The speech of Stephen is quite the speech in Acts. It illustrates both how the gospel was conceived as the climax of Israel’s Story and how the early Church read the Bible from beginning to end. But first we’ve got to get Stephen, one of the deacons, arrested so we can get him to his gospeling/speech!
6:8 Now Stephen, full of grace and power, was performing great wonders and miraculous signs among the people. 6:9 But some men from the Synagogue of the Freedmen (as it was called), both Cyrenians and Alexandrians, as well as some from Cilicia and the province of Asia, stood up and argued with Stephen. 6:10 Yet they were not able to resist the wisdom and the Spirit with which he spoke. 6:11 Then they secretly instigated some men to say, “We have heard this man speaking blasphemous words against Moses and God.”6:12 They incited the people, the elders, and the experts in the law; then they approached Stephen, seized him, and brought him before the council. 6:13 They brought forward false witnesses who said, “This man does not stop saying things against this holy place and the law. 6:14 For we have heard him saying that Jesus the Nazarene will destroy this place and change the customs that Moses handed down to us.” 6:15 All who were sitting in the council looked intently at Stephen and saw his face was like the face of an angel.

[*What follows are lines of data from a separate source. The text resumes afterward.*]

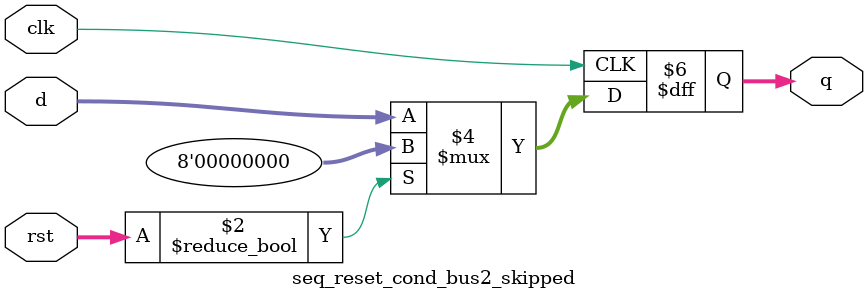
<source format=sv>
module seq_reset_cond_bus2_skipped(
  input logic clk,
  input logic [1:0] rst,
  input logic [7:0] d,
  output logic [7:0] q
);
  // Unsupported reset condition width: reset condition is 2-bit.
  always_ff @(posedge clk) begin
    if (rst) q <= 8'h00;
    else q <= d;
  end
endmodule

</source>
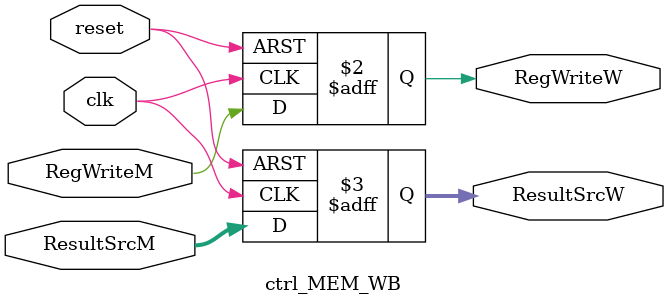
<source format=sv>
`timescale 1ns / 1ps

//======================================================================
// Control Pipeline Register: MEM/WB
// Purpose : Holds final write-back control signals for WB stage.
//======================================================================
module ctrl_MEM_WB (
  input  logic        clk, reset,
  // --- Incoming control signals from MEM ---
  input  logic        RegWriteM,
  input  logic [1:0]  ResultSrcM,
  // --- Outgoing latched signals to WB ---
  output logic        RegWriteW,
  output logic [1:0]  ResultSrcW
);

  always_ff @(posedge clk or posedge reset) begin
    if (reset) begin
      RegWriteW  <= 1'b0;
      ResultSrcW <= 2'b00;
    end
    else begin
      RegWriteW  <= RegWriteM;
      ResultSrcW <= ResultSrcM;
    end
  end

endmodule

</source>
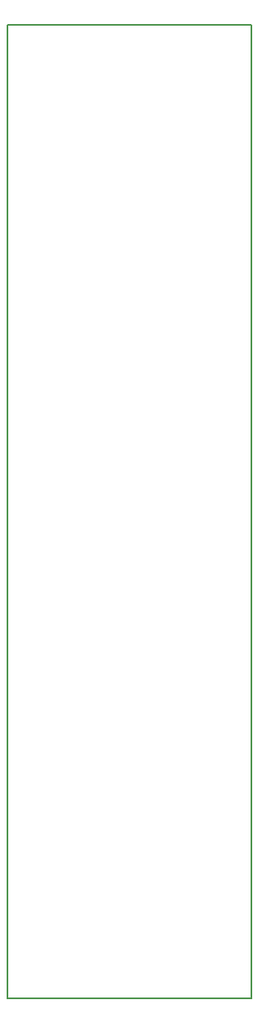
<source format=gbr>
%TF.GenerationSoftware,KiCad,Pcbnew,(5.0.1)-3*%
%TF.CreationDate,2020-04-22T20:28:29+01:00*%
%TF.ProjectId,Front,46726F6E742E6B696361645F70636200,rev?*%
%TF.SameCoordinates,Original*%
%TF.FileFunction,Profile,NP*%
%FSLAX46Y46*%
G04 Gerber Fmt 4.6, Leading zero omitted, Abs format (unit mm)*
G04 Created by KiCad (PCBNEW (5.0.1)-3) date 22/04/2020 20:28:29*
%MOMM*%
%LPD*%
G01*
G04 APERTURE LIST*
%ADD10C,0.200000*%
G04 APERTURE END LIST*
D10*
X25000000Y-119500000D02*
X25000000Y-20000000D01*
X50000000Y-119500000D02*
X25000000Y-119500000D01*
X50000000Y-20000000D02*
X50000000Y-119500000D01*
X25000000Y-20000000D02*
X50000000Y-20000000D01*
M02*

</source>
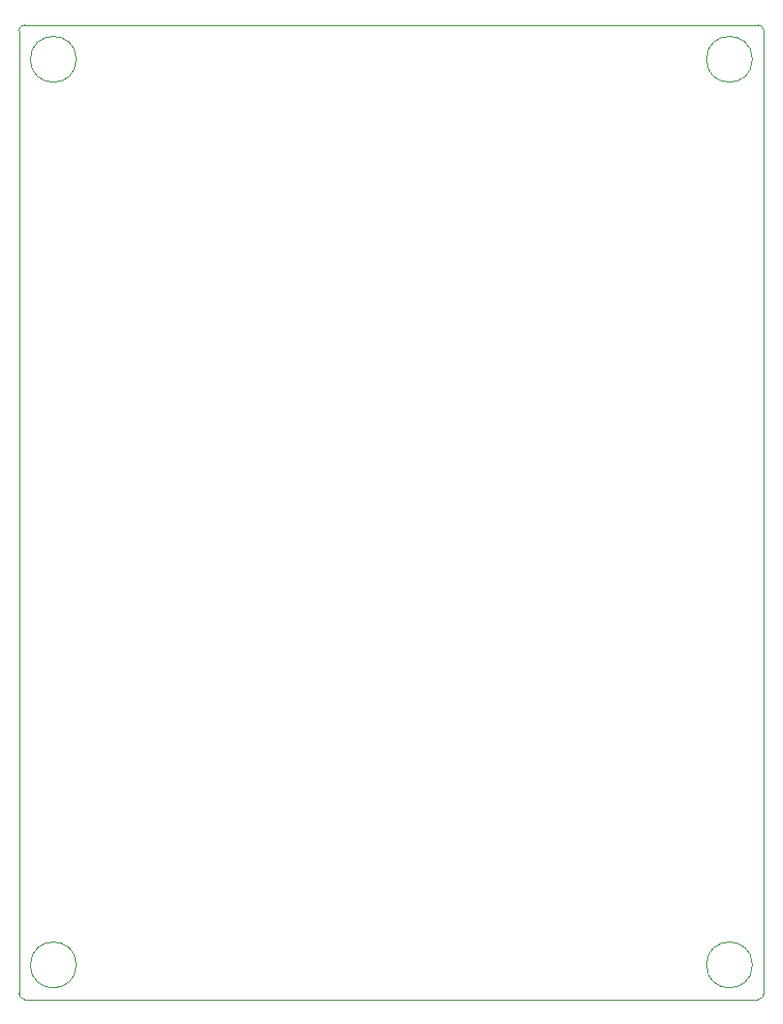
<source format=gbr>
%TF.GenerationSoftware,KiCad,Pcbnew,8.0.5*%
%TF.CreationDate,2024-10-10T13:47:41+03:00*%
%TF.ProjectId,kek,6b656b2e-6b69-4636-9164-5f7063625858,rev?*%
%TF.SameCoordinates,Original*%
%TF.FileFunction,Profile,NP*%
%FSLAX46Y46*%
G04 Gerber Fmt 4.6, Leading zero omitted, Abs format (unit mm)*
G04 Created by KiCad (PCBNEW 8.0.5) date 2024-10-10 13:47:41*
%MOMM*%
%LPD*%
G01*
G04 APERTURE LIST*
%TA.AperFunction,Profile*%
%ADD10C,0.050000*%
%TD*%
G04 APERTURE END LIST*
D10*
X100000000Y-60500000D02*
G75*
G02*
X100500000Y-60000000I500000J0D01*
G01*
X165000000Y-144500000D02*
X165000000Y-60500000D01*
X164000000Y-63000000D02*
G75*
G02*
X160000000Y-63000000I-2000000J0D01*
G01*
X160000000Y-63000000D02*
G75*
G02*
X164000000Y-63000000I2000000J0D01*
G01*
X164500000Y-60000000D02*
G75*
G02*
X165000000Y-60500000I0J-500000D01*
G01*
X165000000Y-144500000D02*
G75*
G02*
X164500000Y-145000000I-500000J0D01*
G01*
X100500000Y-145000000D02*
G75*
G02*
X100000000Y-144500000I0J500000D01*
G01*
X100500000Y-145000000D02*
X164500000Y-145000000D01*
X164000000Y-142000000D02*
G75*
G02*
X160000000Y-142000000I-2000000J0D01*
G01*
X160000000Y-142000000D02*
G75*
G02*
X164000000Y-142000000I2000000J0D01*
G01*
X105000000Y-142000000D02*
G75*
G02*
X101000000Y-142000000I-2000000J0D01*
G01*
X101000000Y-142000000D02*
G75*
G02*
X105000000Y-142000000I2000000J0D01*
G01*
X100500000Y-60000000D02*
X164500000Y-60000000D01*
X100000000Y-144500000D02*
X100000000Y-60500000D01*
X105000000Y-63000000D02*
G75*
G02*
X101000000Y-63000000I-2000000J0D01*
G01*
X101000000Y-63000000D02*
G75*
G02*
X105000000Y-63000000I2000000J0D01*
G01*
M02*

</source>
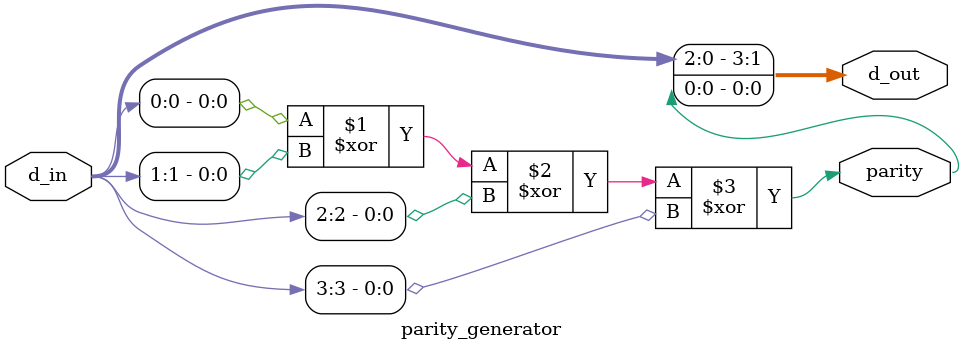
<source format=v>
`timescale 1ns / 1ps


module parity_generator(
    input [3:0] d_in,
    output [3:0] d_out,
    output parity
    );
    
    assign parity = d_in[0] ^ d_in[1] ^ d_in[2] ^ d_in[3];
    assign d_out = {d_in, parity};
    
endmodule

</source>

The alleged case against Stephen has to do with how faithful he is to the Temple and to the Torah/Moses and to Israel and to God. Stephen’s opponents are Greek speaking Jews in a synagogue or two (text is not real clear here). Luke makes it clear — as a narrative makes clear — that God was with Stephen, and that means we are to hold the words of his opponents as potentially untruths. Then Luke tells us they looked at Stephen’s face and it glowed.
There is, then, a narrative that begins with God-with-Stephen, the critics, and then it finishes with God-with-Stephen. God, as it were, surrounds Stephen in the midst of potential (and about to happen) violence.
The gospel of God emerges from this opposed voice — and it is a voice near and around the Temple of Jerusalem. That temple, it becomes clear, will be destroyed and the little movement that predicted that destruction — Jesus to Stephen [if true] to others — will live on. God’s mission keeps on moving.